AIM OF THE TASK:
Render the lines below as a two-column CSV with the headers text and answer, one row per line. Put each line's wording and its answer in one quoted field each, replace any line breaks with spaces, and leave out the pictures.

===============

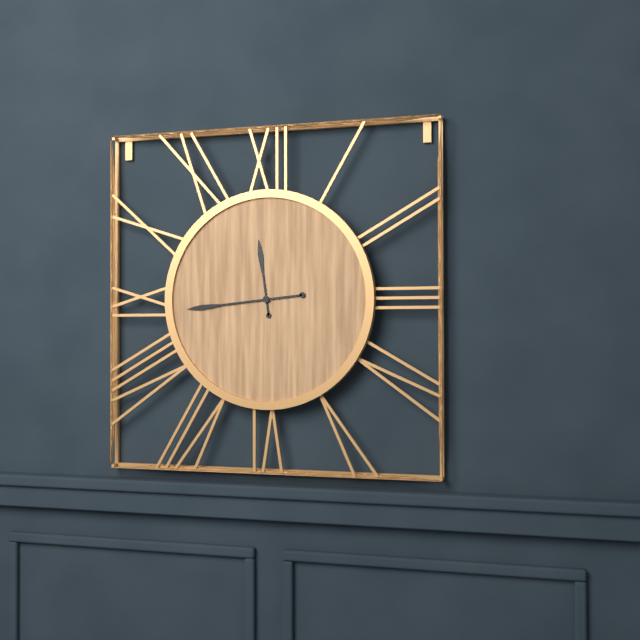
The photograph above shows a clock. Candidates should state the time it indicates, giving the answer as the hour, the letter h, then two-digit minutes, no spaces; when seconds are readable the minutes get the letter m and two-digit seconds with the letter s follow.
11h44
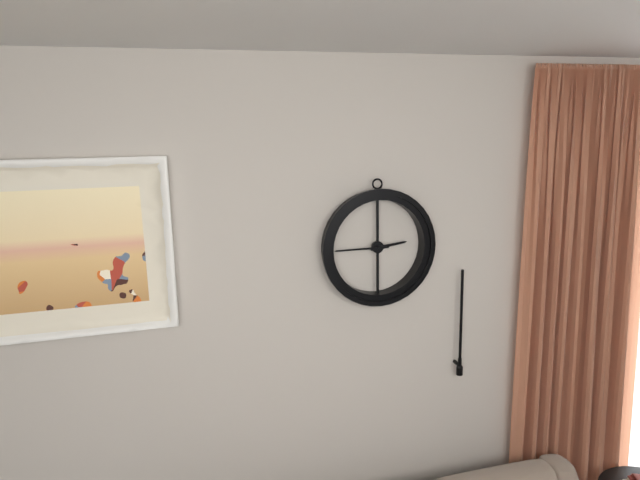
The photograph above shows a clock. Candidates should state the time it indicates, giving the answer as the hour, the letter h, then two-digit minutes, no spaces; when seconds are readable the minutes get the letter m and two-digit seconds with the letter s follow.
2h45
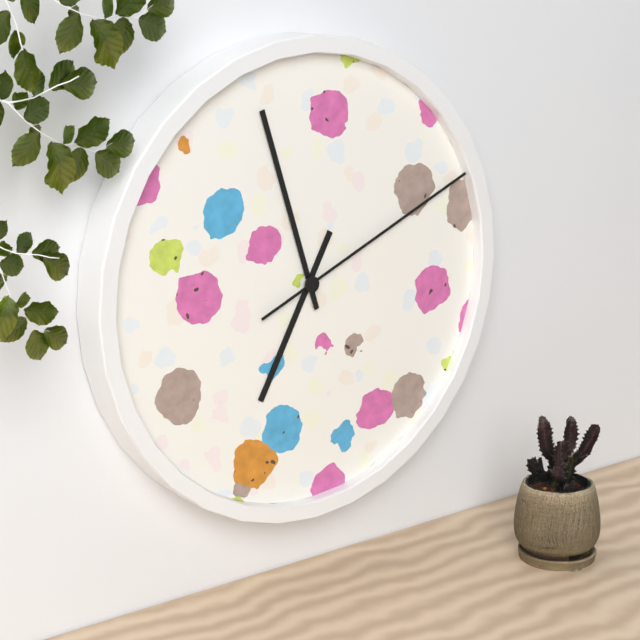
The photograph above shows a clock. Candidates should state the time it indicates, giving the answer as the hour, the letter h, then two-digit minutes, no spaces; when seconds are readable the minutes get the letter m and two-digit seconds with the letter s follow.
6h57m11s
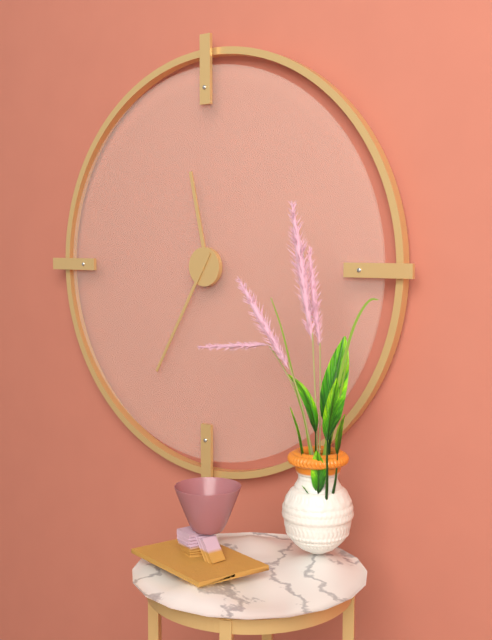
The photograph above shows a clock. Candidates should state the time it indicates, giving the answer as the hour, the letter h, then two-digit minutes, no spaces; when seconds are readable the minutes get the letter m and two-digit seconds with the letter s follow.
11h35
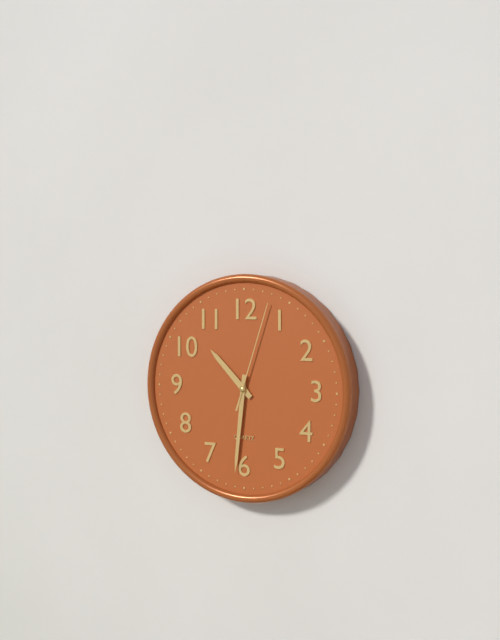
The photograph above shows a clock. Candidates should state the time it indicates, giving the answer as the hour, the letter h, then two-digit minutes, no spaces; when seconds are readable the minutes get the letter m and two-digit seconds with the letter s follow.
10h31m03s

===============

EXERCISE OUTPUT:
text,answer
"The photograph above shows a clock. Candidates should state the time it indicates, giving the answer as the hour, the letter h, then two-digit minutes, no spaces; when seconds are readable the minutes get the letter m and two-digit seconds with the letter s follow.","11h44"
"The photograph above shows a clock. Candidates should state the time it indicates, giving the answer as the hour, the letter h, then two-digit minutes, no spaces; when seconds are readable the minutes get the letter m and two-digit seconds with the letter s follow.","2h45"
"The photograph above shows a clock. Candidates should state the time it indicates, giving the answer as the hour, the letter h, then two-digit minutes, no spaces; when seconds are readable the minutes get the letter m and two-digit seconds with the letter s follow.","6h57m11s"
"The photograph above shows a clock. Candidates should state the time it indicates, giving the answer as the hour, the letter h, then two-digit minutes, no spaces; when seconds are readable the minutes get the letter m and two-digit seconds with the letter s follow.","11h35"
"The photograph above shows a clock. Candidates should state the time it indicates, giving the answer as the hour, the letter h, then two-digit minutes, no spaces; when seconds are readable the minutes get the letter m and two-digit seconds with the letter s follow.","10h31m03s"